Bao Chen, direktur hubungan masyarakat Mars China, mengatakan dalam acara peluncuran studi tersebut bahwa perusahaannya telah bereksperimen dengan model bisnis kemasan yang dapat digunakan kembali di kota-kota Tiongkok selatan dan timur seperti Shanghai dan Wuhan sejak tahun lalu.
“Kami menawarkan kepada konsumen kami biji coklat dalam jumlah besar dan kotak logam untuk mengambil coklatnya, jika mereka kembali ke toko dengan kotak yang sama, akan ditawarkan diskon,” kata Bao. “Kami ingin memberikan insentif kepada konsumen untuk menggunakan kemasan yang dapat digunakan kembali dengan cara ini, dan kami masih mengumpulkan masukan untuk melihat seberapa baik kemasan tersebut dapat diterima oleh konsumen.”
Sebagai juru bicara cabang Mars di Tiongkok, salah satu produsen makanan terbesar di dunia, Bao juga meminta pemerintah daerah untuk meluncurkan proyek percontohan ekonomi sirkular dalam kemasan plastik sebelum Beijing, sehingga mendorong perkembangan industri dan implementasi akhirnya. kebijakan.

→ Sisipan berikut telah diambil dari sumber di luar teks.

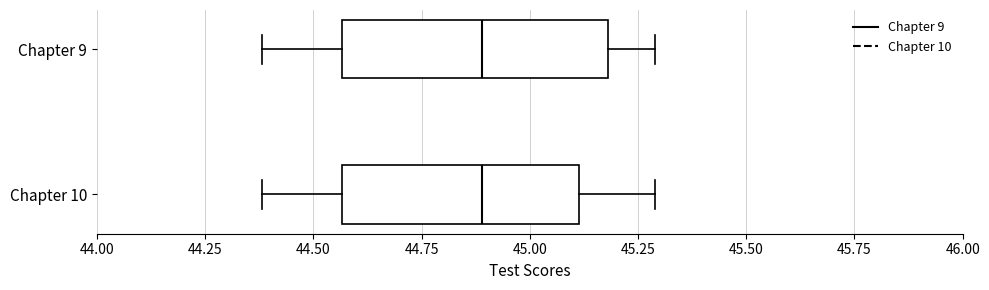

Reading bottom to top, read every box against the x-axis: the position of its median line, the range the box covers, and the ends of its whiskers. The values are not printed on the chart, so give them approximately, as read against the axis.

Chapter 10: median 44.90, box 44.55 to 45.10, whiskers 44.40 to 45.30
Chapter 9: median 44.90, box 44.55 to 45.20, whiskers 44.40 to 45.30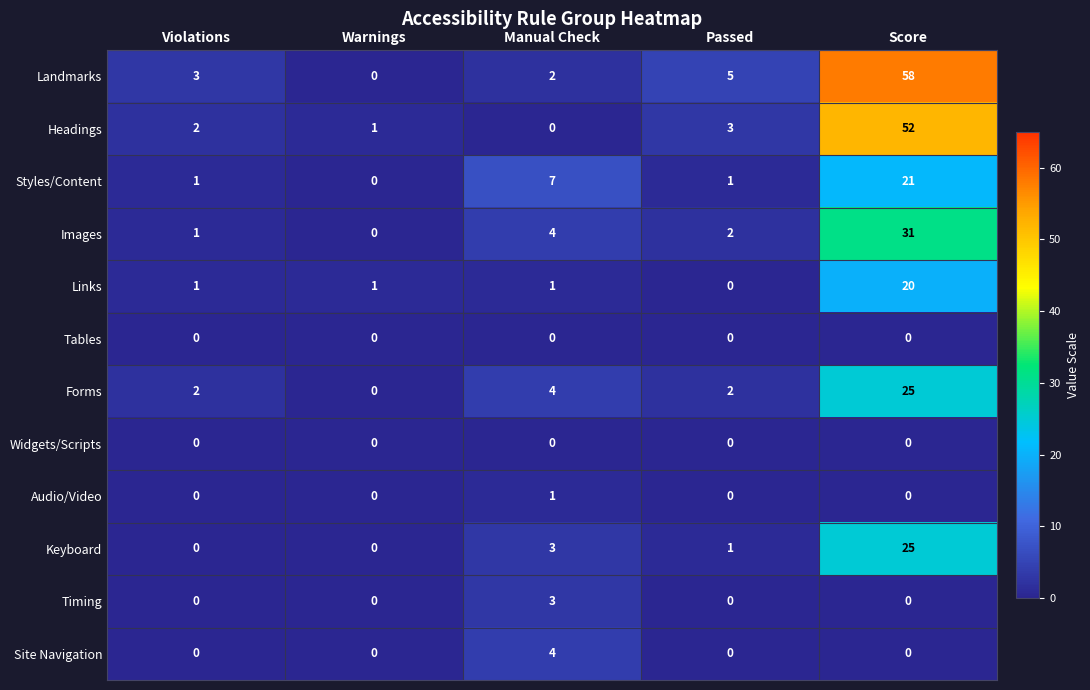

What is the greatest value displayed?

58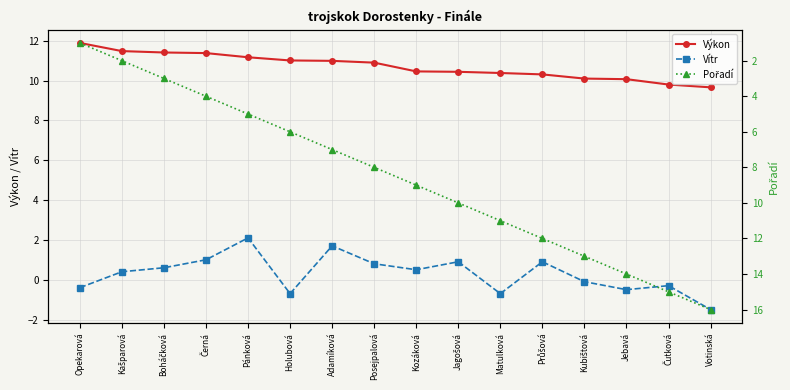

What is the label of the 5th point from the left?

Pánková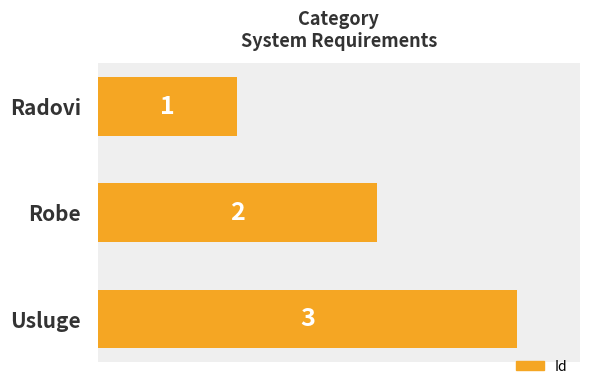

What is the label of the 2nd bar from the bottom?

Robe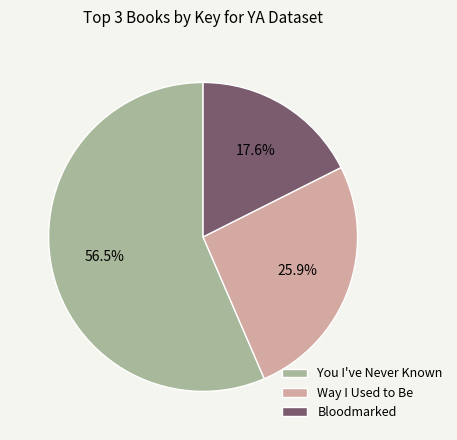

How many segments does this pie chart have?

3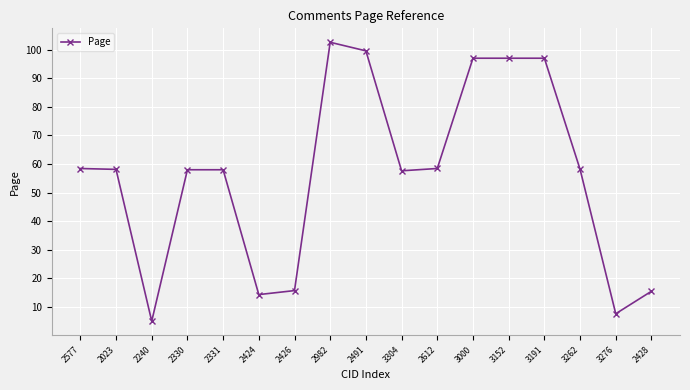

Between 3304 and 3276, which is larger?

3304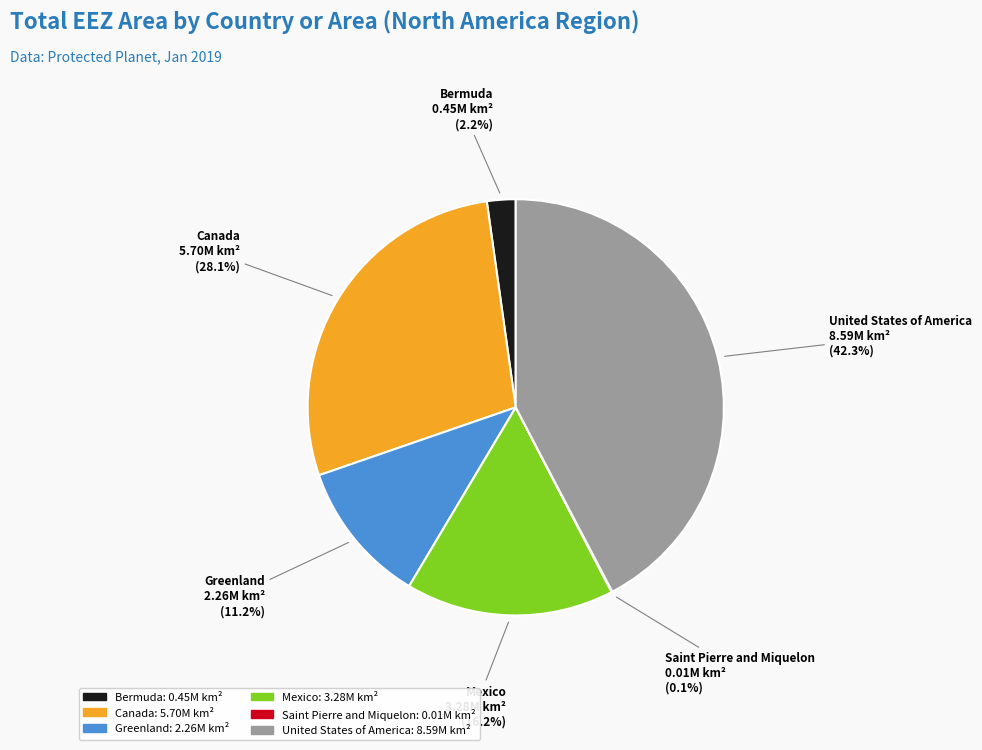

What is the largest slice in the pie chart?

United States of America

Zhao Nana, asisten direktur Pusat Regional Konvensi Basel untuk Asia dan Pasifik, setuju bahwa penerapan ekonomi sirkular plastik oleh pemerintah daerah masih kurang, karena kebijakan terkait yang dikeluarkan oleh pemerintah pusat tidak cukup lengkap dan wajib, menurut penelitiannya di berbagai daerah.
“Setiap orang mungkin menyadari sudah waktunya untuk melakukan perubahan, namun ketika harus benar-benar mengubah keadaan yang ada untuk melakukan perbaikan, pemerintah daerah harus lebih proaktif,” kata Zhao.